|Nutritional Guidelines (per serving)|
|Servings: 12 3-in pancakes (4-6 servings)|
|Amount per serving|
|% Daily Value*|
|Total Fat 4g||5%|
|Saturated Fat 1g||6%|
|Total Carbohydrate 21g||8%|
|Dietary Fiber 2g||9%|
|*The % Daily Value (DV) tells you how much a nutrient in a food serving contributes to a daily diet. 2,000 calories a day is used for general nutrition advice.|
These savory broccoli pancakes are a versatile snack or meal component. They can be served in a stack with a fried egg on top for brunch, or in place of cornbread or muffins alongside soup or stew. They make a great snack, dipped in warm marinara sauce or savory yogurt dip. Or they can be made in tiny rounds and topped with a dollop of herbed goat cheese or a morsel of smoked salmon for an appetizer. If you like savory pancakes, be sure to also check out the recipe for savory Corn Pancakes.
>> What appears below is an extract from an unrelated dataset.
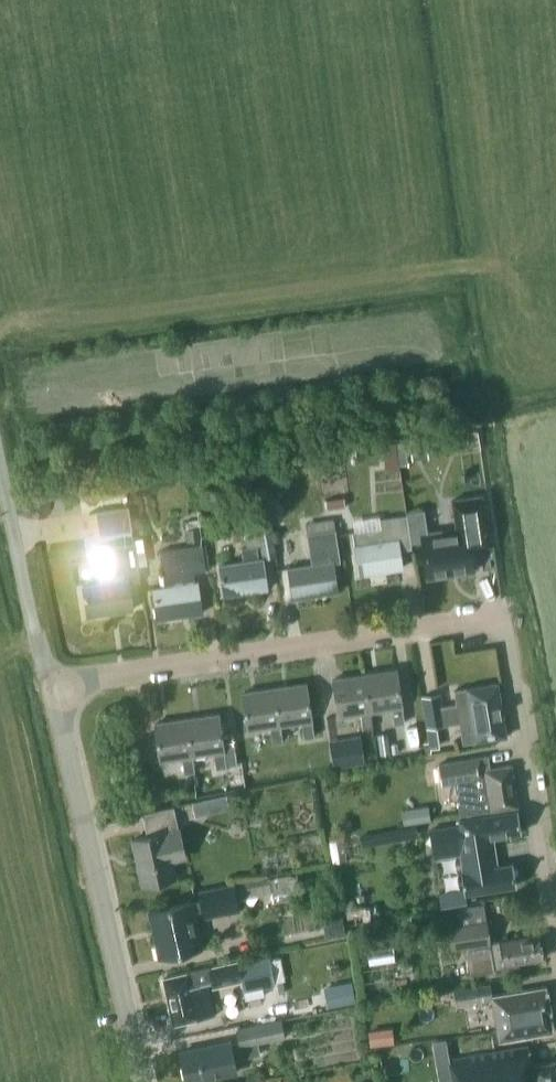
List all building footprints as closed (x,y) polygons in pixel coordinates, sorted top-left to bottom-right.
[(425,439),(410,441),(412,455),(427,452),(425,439)] [(396,452),(395,442),(381,444),(382,453),(396,452)] [(89,503),(94,503),(98,499),(98,494),(95,490),(89,490),(85,494),(85,499),(89,503)] [(285,490),(265,492),(267,506),(287,504),(285,490)] [(424,509),(407,511),(411,542),(422,540),(428,577),(473,570),(470,548),(491,545),(483,495),(471,496),(474,517),(455,520),(456,528),(427,532),(424,509)] [(132,530),(128,506),(89,512),(89,513),(91,513),(90,512),(98,511),(101,534),(132,530)] [(406,514),(380,518),(381,527),(354,531),(356,542),(354,542),(359,573),(402,567),(399,544),(410,542),(406,514)] [(201,538),(199,526),(186,528),(188,540),(201,538)] [(257,543),(260,558),(263,557),(275,556),(271,528),(243,532),(245,545),(257,543)] [(340,560),(339,549),(336,528),(308,532),(312,564),(288,567),(292,598),(338,591),(333,561),(340,560)] [(145,549),(143,536),(134,538),(136,551),(145,549)] [(87,616),(133,609),(129,582),(140,580),(134,543),(95,549),(100,583),(83,585),(87,616)] [(193,572),(206,570),(202,544),(159,550),(165,586),(152,588),(157,618),(202,611),(198,581),(195,582),(193,572)] [(217,564),(222,595),(267,588),(263,557),(260,558),(254,559),(252,545),(239,547),(241,561),(217,564)] [(396,669),(364,673),(370,711),(392,707),(394,723),(404,721),(396,669)] [(370,711),(364,673),(332,678),(338,715),(360,712),(363,728),(373,726),(370,711)] [(306,682),(274,687),(280,724),(301,721),(304,737),(314,735),(306,682)] [(497,682),(461,688),(454,689),(456,703),(442,705),(441,692),(422,695),(428,741),(423,742),(425,752),(431,751),(431,747),(439,746),(436,725),(460,722),(463,742),(506,736),(497,682)] [(282,740),(280,724),(274,687),(242,692),(248,729),(270,726),(272,741),(282,740)] [(218,713),(186,718),(192,755),(214,752),(216,767),(226,766),(222,736),(218,713)] [(192,755),(186,718),(154,722),(160,760),(182,756),(185,772),(195,771),(192,755)] [(379,754),(389,753),(386,732),(376,734),(379,754)] [(236,760),(232,734),(222,736),(226,762),(236,760)] [(330,738),(334,766),(365,762),(361,734),(330,738)] [(460,814),(517,805),(511,764),(489,768),(487,755),(439,763),(442,784),(454,782),(460,814)] [(209,813),(205,798),(193,801),(197,816),(209,813)] [(171,858),(185,855),(174,804),(141,811),(147,835),(132,838),(142,883),(175,876),(171,858)] [(403,824),(420,821),(418,807),(401,809),(403,824)] [(461,823),(431,828),(435,856),(460,852),(463,871),(461,872),(464,893),(517,885),(513,863),(497,866),(492,835),(521,831),(518,809),(460,818),(461,823)] [(345,820),(337,821),(339,834),(352,832),(351,824),(345,820)] [(270,887),(292,883),(291,874),(268,878),(270,887)] [(191,901),(148,910),(159,956),(202,947),(195,914),(203,912),(205,917),(239,909),(234,884),(199,891),(201,900),(192,902),(191,901)] [(331,935),(345,933),(341,911),(328,914),(331,935)] [(490,944),(486,920),(448,926),(451,948),(467,945),(472,974),(495,970),(495,967),(503,966),(503,967),(518,964),(518,962),(542,958),(538,933),(499,940),(499,943),(490,944)] [(238,962),(244,991),(275,984),(269,955),(238,962)] [(214,1014),(207,982),(212,981),(212,982),(235,977),(232,962),(163,977),(173,1023),(214,1014)] [(352,980),(331,984),(335,1003),(355,999),(352,980)] [(546,986),(492,995),(490,983),(454,989),(456,1004),(491,998),(498,1039),(553,1030),(546,986)] [(261,1053),(258,1041),(284,1036),(281,1018),(237,1027),(240,1038),(180,1051),(186,1081),(236,1071),(234,1059),(261,1053)] [(370,1046),(381,1044),(379,1028),(368,1030),(370,1046)] [(532,1064),(528,1044),(448,1058),(452,1081),(555,1081),(555,1060),(532,1064)]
Cooking Equipment Needed: Garlic tool, chef's knife, cutting board, measuring cups, measuring spoons, liquid measuring cup, blender (one to try: Blendtec Designer Series 625), electric or stovetop griddle or large nonstick skillet (Try the Presto Cool Touch Electric Griddle or the Swiss Diamond Double Burner Griddle), turning spatula
- 1 cup broccoli florets (fresh)
- 1 clove garlic (minced)
- 1 shallot (coarsely chopped)
- 1 cup all-purpose flour
- 1 teaspoon baking powder
- 1/2 cup milk (whole)
- 1 egg
- 1 tablespoon parsley (roughly chopped fresh)
- 5 fresh chives
- 1/2 teaspoon salt (Kosher)
- 1/8 teaspoon black pepper
- Butter, for griddle or pan
Place the broccoli, garlic, and shallot in a blender and pulse until it’s finely chopped. Add the flour, baking powder, milk and egg. Run the blender on medium speed just until all the ingredients are combined into a thick batter. Add the parsley, chives, salt and pepper and pulse until the parsley is mixed into the batter.
Heat a skillet or griddle and coat the cooking surface with butter. Spoon about 2 tablespoons batter for each pancake onto the griddle. Cook for about 3 minutes, until the underside is lightly browned, then flip and cook for 2 minutes more. Transfer to a paper towel lined plate and keep warm under aluminum foil until all the pancakes are made. Serve warm or at room temperature.
Note: For a savory yogurt dip, combine one cup of plain yogurt with 1 teaspoon minced fresh chives, 1/4 teaspoon garlic powder and 1/4 teaspoon kosher salt. Mix well.